_EXCERPT_
To reduce redundancy, almost identical sequences and similar sequences among the four sets are removed from TrainSetA and nearly identical sequences within the RNA families and similar sequences between families are also removed from TestSetA. The operational definitions we used to generate TrainSetA (and other sets in this work) are the following: the sequences of a file are said to be ''nonidentical'' if no two sequences in the file have a BLASTN hit of >95% identity over at least 95% of length of one of the sequences. The sequences of a target file are ''dissimilar'' to those of a reference file if no target sequence has a BLASTN hit against the reference file with an e-value smaller than 0.0001 over at least 40% of the length of the target sequence. These are relatively relaxed conditions that would still allow to survive for instance a full- length RNA together with a small hairpin (usually extracted from the Protein Data Bank) from that same molecule. The training set TrainSetA was created by merging all nonidentical sequences from all mentioned sources in this paper and then removing similar sequences between the sets. The processing of other data sets is similar to TrainSetA.

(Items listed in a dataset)
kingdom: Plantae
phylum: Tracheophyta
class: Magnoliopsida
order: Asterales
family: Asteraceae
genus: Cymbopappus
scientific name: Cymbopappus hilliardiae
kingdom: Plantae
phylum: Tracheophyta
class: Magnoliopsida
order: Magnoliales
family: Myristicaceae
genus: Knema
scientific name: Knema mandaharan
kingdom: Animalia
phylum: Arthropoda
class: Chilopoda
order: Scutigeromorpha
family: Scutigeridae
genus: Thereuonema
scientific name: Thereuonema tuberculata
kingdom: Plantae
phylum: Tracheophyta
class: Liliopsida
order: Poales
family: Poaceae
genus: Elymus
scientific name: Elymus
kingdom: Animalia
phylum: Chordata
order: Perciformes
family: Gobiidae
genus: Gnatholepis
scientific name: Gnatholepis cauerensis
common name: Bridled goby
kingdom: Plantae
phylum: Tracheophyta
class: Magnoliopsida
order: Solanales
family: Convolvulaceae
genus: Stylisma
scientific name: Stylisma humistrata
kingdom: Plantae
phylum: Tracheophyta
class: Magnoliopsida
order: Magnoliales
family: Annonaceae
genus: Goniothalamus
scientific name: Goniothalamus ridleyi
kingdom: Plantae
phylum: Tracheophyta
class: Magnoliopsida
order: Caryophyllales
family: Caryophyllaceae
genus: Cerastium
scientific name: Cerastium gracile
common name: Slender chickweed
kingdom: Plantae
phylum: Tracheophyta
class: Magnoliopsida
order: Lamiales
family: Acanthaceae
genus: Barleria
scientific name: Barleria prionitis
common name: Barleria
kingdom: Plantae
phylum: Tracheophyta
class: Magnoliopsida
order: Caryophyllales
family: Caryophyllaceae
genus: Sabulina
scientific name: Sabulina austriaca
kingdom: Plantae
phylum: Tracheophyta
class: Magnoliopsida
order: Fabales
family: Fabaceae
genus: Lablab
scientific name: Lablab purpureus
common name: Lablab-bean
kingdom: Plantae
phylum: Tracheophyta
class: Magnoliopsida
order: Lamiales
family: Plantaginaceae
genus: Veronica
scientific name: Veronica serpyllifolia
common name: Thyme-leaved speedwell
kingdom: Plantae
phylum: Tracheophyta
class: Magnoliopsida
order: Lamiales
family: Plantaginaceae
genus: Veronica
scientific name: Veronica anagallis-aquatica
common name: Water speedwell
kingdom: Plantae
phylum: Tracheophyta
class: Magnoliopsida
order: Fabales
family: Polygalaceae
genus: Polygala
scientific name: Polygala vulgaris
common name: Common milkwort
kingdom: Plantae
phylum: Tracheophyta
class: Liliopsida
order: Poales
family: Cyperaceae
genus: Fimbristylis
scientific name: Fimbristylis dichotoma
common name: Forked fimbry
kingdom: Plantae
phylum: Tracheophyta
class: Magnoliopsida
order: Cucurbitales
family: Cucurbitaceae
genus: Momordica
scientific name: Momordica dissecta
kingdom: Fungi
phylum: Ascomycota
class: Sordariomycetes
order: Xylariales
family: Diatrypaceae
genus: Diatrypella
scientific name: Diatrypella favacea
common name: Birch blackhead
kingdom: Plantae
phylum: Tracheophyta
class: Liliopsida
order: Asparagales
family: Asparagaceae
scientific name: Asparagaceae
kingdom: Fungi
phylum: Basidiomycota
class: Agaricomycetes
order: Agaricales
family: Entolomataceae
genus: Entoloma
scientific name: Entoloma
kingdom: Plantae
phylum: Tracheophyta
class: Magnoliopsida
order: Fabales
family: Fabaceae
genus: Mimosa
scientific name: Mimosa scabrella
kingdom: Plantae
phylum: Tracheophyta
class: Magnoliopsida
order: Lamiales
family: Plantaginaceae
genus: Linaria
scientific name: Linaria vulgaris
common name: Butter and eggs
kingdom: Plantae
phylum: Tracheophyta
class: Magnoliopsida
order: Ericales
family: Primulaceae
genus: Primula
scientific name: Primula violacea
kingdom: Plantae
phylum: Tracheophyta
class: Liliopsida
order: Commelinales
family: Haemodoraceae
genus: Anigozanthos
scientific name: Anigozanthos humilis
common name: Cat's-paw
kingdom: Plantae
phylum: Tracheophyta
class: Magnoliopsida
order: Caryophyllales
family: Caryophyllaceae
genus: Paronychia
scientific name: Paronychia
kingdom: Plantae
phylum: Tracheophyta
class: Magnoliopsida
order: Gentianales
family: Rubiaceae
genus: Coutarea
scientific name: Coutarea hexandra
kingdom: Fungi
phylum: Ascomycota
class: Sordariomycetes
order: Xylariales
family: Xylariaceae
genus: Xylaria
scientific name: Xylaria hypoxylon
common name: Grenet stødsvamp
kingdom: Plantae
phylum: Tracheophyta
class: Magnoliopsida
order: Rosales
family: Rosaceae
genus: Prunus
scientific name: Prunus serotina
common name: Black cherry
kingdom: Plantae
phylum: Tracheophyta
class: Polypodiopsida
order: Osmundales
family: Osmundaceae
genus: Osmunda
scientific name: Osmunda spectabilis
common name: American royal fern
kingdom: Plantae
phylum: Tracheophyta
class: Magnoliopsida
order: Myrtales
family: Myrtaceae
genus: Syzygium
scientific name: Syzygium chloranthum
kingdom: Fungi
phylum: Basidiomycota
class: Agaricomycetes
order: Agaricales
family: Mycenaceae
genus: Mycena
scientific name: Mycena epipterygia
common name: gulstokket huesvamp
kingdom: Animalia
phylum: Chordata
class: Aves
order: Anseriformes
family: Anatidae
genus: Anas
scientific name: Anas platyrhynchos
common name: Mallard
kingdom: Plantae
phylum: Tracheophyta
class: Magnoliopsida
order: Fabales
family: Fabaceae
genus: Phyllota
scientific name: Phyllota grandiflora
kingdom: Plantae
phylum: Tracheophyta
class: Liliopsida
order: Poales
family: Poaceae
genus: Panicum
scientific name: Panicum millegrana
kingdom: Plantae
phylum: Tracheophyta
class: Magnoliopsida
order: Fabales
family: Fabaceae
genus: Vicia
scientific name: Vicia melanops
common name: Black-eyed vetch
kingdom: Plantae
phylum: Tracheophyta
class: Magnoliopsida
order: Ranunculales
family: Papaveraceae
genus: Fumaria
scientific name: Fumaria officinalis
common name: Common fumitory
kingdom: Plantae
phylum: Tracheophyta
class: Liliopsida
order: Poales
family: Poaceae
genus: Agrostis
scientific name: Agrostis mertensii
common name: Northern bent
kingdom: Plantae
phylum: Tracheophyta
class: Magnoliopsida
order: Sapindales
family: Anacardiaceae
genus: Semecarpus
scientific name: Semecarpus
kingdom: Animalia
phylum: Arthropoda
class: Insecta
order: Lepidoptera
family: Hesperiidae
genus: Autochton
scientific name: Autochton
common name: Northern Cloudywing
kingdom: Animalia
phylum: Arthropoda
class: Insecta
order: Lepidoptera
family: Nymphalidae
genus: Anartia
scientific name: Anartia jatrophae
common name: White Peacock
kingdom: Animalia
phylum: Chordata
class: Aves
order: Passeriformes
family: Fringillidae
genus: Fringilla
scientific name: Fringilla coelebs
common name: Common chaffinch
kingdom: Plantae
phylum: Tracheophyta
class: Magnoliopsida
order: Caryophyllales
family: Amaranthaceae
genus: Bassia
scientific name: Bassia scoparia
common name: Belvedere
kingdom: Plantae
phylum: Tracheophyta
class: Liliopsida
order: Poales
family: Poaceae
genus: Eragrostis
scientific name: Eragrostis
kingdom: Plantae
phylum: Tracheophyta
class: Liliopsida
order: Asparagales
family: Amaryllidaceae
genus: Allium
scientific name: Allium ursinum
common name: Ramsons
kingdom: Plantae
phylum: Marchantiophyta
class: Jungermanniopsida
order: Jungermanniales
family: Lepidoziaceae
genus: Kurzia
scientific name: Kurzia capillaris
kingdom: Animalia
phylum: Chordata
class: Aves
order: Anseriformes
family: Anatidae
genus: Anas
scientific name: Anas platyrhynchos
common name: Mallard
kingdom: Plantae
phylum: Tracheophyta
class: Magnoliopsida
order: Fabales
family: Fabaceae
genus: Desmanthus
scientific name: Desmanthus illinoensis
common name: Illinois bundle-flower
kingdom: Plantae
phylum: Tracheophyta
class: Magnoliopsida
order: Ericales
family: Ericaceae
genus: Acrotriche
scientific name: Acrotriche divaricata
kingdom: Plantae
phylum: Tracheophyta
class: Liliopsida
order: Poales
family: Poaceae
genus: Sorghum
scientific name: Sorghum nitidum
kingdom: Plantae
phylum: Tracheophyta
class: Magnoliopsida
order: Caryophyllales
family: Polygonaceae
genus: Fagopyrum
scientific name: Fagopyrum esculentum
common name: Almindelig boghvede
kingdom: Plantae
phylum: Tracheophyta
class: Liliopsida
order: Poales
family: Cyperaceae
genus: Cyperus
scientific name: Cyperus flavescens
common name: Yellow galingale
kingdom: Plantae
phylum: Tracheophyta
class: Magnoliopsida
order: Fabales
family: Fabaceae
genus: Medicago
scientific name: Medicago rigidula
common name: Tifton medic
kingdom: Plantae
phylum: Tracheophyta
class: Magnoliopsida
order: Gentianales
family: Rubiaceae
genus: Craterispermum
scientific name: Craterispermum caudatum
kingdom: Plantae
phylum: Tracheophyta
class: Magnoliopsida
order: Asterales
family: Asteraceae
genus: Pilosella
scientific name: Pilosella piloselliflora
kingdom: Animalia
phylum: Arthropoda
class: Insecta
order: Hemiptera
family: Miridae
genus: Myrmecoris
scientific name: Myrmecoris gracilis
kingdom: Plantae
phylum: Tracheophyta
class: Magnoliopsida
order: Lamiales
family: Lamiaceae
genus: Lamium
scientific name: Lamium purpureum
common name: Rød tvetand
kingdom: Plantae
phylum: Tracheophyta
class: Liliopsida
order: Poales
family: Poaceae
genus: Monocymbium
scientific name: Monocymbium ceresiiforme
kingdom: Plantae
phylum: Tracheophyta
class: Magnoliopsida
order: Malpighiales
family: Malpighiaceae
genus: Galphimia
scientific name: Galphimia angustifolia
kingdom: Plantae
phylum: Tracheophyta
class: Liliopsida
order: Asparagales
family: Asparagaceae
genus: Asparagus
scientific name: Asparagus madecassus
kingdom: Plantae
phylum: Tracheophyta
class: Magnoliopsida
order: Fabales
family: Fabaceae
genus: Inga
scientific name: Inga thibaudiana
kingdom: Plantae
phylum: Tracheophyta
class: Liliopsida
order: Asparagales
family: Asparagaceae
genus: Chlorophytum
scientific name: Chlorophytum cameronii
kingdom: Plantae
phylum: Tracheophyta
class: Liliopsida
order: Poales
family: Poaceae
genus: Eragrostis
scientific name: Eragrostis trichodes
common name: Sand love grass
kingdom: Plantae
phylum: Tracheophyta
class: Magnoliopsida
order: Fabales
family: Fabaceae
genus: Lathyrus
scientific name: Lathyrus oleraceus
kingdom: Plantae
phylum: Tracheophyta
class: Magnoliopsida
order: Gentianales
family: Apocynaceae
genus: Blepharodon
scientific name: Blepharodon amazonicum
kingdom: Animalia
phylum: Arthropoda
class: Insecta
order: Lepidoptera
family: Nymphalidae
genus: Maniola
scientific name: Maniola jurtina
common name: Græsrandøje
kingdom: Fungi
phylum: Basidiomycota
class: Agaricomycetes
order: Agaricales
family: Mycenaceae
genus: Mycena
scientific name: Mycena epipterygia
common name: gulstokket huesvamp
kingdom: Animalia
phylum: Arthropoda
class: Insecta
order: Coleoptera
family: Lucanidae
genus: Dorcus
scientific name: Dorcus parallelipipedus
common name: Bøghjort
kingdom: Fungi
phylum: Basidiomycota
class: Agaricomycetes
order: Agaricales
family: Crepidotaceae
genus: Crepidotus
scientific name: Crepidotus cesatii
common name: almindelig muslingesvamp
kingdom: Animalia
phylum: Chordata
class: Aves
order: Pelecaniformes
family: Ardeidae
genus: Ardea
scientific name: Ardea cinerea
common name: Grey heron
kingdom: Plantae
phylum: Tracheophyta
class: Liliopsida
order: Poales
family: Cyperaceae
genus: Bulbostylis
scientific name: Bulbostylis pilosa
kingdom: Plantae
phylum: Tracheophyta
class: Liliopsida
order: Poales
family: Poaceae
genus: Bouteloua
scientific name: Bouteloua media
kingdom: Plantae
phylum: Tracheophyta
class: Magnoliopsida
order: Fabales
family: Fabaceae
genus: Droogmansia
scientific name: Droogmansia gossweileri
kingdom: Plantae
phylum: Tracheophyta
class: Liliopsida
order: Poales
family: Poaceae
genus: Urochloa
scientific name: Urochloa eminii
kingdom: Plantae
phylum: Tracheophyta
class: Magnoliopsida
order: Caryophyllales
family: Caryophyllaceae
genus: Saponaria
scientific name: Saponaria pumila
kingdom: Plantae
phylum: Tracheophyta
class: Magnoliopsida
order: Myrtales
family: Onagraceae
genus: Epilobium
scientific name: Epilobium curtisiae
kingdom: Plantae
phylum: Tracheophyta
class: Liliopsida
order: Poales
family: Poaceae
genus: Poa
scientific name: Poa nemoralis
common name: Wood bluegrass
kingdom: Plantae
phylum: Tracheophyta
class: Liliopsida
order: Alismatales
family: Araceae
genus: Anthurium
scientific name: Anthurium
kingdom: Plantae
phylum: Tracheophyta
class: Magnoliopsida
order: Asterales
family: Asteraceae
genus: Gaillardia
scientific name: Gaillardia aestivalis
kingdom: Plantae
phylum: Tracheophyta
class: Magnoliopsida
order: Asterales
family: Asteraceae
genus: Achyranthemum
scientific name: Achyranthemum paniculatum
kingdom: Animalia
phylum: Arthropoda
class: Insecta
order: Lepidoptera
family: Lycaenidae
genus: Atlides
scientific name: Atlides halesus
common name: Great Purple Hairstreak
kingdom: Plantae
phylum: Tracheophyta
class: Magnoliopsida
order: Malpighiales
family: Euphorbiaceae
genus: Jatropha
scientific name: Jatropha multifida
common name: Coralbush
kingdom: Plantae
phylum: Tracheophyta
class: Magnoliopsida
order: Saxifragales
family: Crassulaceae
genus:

_EXERCISE BRIEF_
Write the next part of the passage on removing redundant RNA sequences, picking up after its final sentence. These lines are separate material and are not part of the passage on RNA sequence sets.

_ANSWER FOR THE TASK_
The data of TrainSetA / TestSetA do not contain family information, rather they are a pair of standard benchmark test sets, containing completely different sequences, but they belong to an RNA structure set[2, 6, 23-25]. TrainSetB and TestSetB are selected from the seed sequences of 22 RNA families [5.8S rRNA, spliceosomal RNAs (U1, U4), seven riboswitches, two ribozymes, nine cis-regulatory RNAs (such as Internal Ribosome Entry Sites, leader and frameshift RNAs), and bacteriophage pRNA], and the sequences of the two are completely different. DataSetA doesn't contain RNA family information, while each RNA of DataSetB includes RNA family information. Table 2 and Table 3 detail the datasets.
Details of TrainSetA (3166 Sequences, 48% base-paired, 0.1% non-canonical) and TestSetA (3166 Sequences, 48% base-paired, 0.1% non-canonical)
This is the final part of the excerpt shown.